City Beautiful era planning, and the City Beautiful civic center advocates hoped the  redevelopment central city cores would project a powerful central city into its expanding hinterland. Civic pride was intended to serve as a justification of central city economic/political dominance over its ever-expanding suburbs. The key was to redevelop its obsolete and dysfunctional central business district.
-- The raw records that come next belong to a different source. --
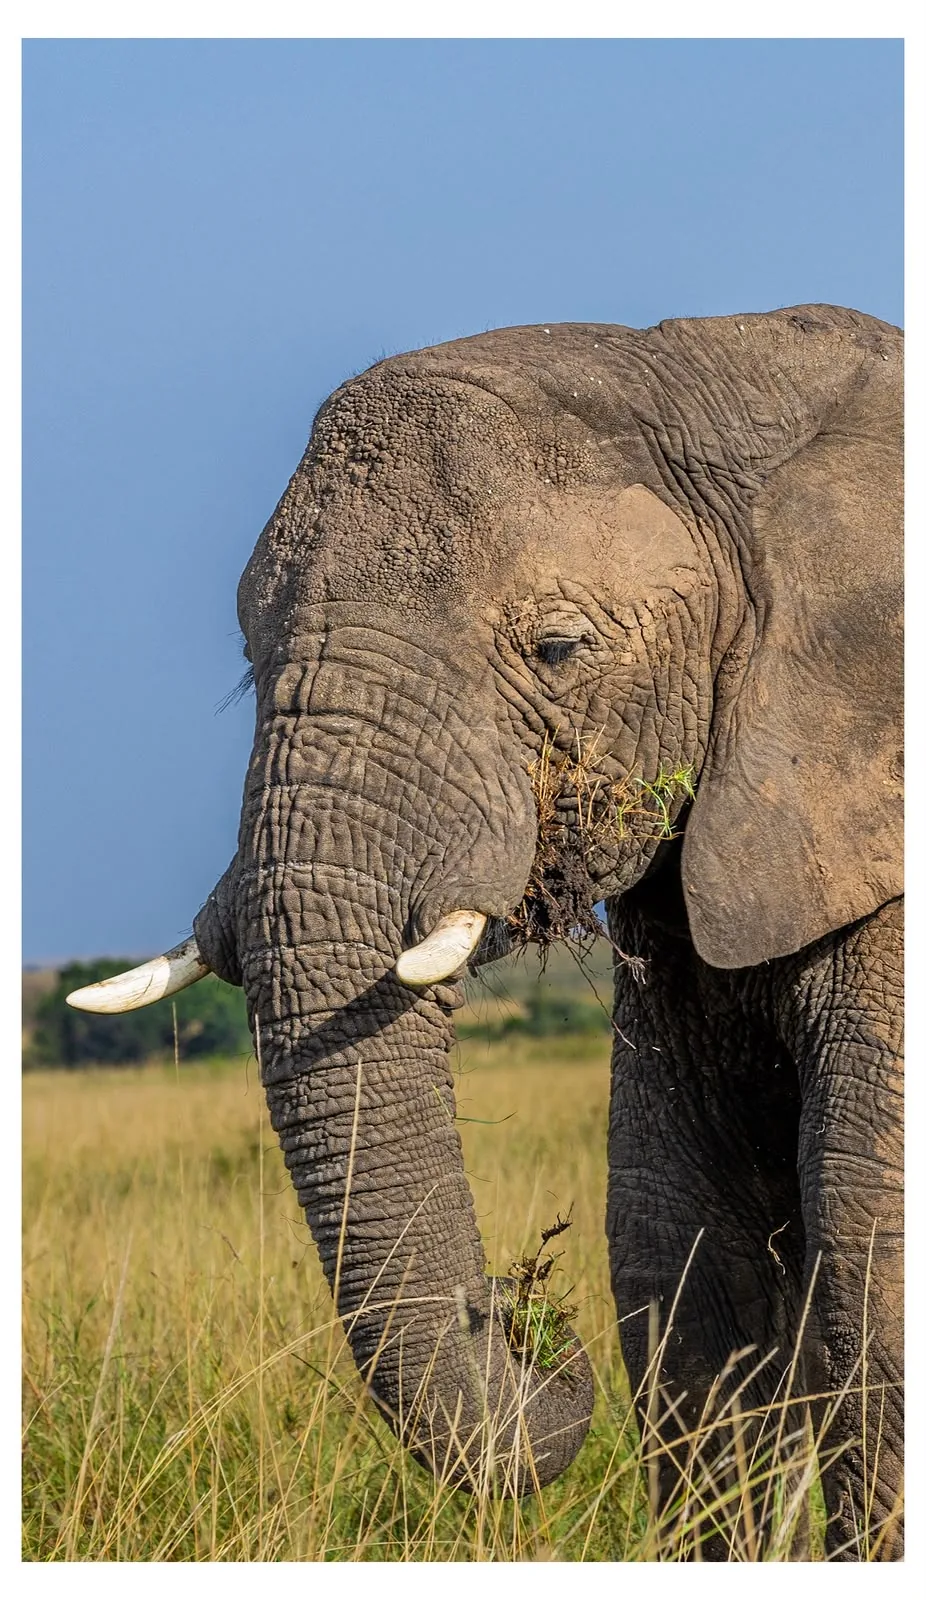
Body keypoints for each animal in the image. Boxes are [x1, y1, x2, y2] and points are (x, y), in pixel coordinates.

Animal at [68, 304, 903, 1559]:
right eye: (250, 658)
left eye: (557, 648)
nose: (520, 1314)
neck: (710, 369)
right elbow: (681, 1252)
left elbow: (866, 1250)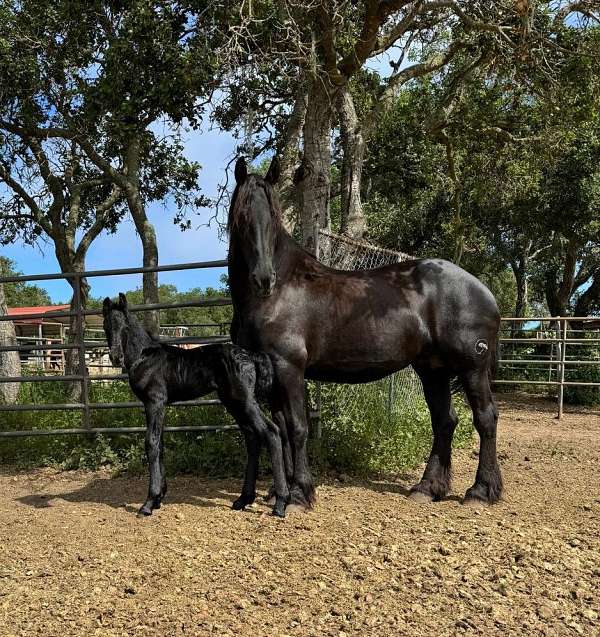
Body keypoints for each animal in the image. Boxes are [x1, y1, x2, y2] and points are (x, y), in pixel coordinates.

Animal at [102, 294, 290, 516]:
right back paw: (243, 499)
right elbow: (160, 444)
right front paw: (159, 498)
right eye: (106, 326)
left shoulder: (154, 402)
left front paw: (149, 502)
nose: (115, 357)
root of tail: (250, 355)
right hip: (234, 402)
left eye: (125, 327)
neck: (144, 356)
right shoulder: (160, 406)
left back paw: (280, 503)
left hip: (244, 400)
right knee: (252, 437)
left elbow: (151, 443)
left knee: (271, 432)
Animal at [225, 158, 502, 512]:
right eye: (243, 216)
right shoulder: (272, 371)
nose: (263, 278)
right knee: (445, 421)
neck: (281, 290)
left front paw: (300, 494)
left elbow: (298, 427)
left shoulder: (289, 367)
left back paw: (480, 491)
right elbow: (283, 429)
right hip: (432, 369)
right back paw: (427, 488)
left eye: (272, 218)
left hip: (471, 367)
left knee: (485, 419)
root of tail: (483, 290)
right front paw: (278, 492)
The plan “must serve as a guide for the reconstruction of the congested areas and as an instrument for shaping the development of the sparsely settled outlying territories …  a host of measures for revamping the older parts of the city: widening the streets, providing the diagonal thoroughfares, extensively rehabilitating housing, restricting the occupancy and use of private property, rerouting street railways, diverting traffic … removing poles, wires and unsightly advertising”. (Scott, 1969, pp. 97-8)

 

The City Beautiful’s was in fact the first modern experiment in what later would be labeled as “urban renewal”. In retrospect, its principal accomplishments were usually restricted to a few boulevards, some Beaux Arts museums and symphony and city halls—and the relocation of new downtown railroad lines and large, Grand Central-style railroad stations.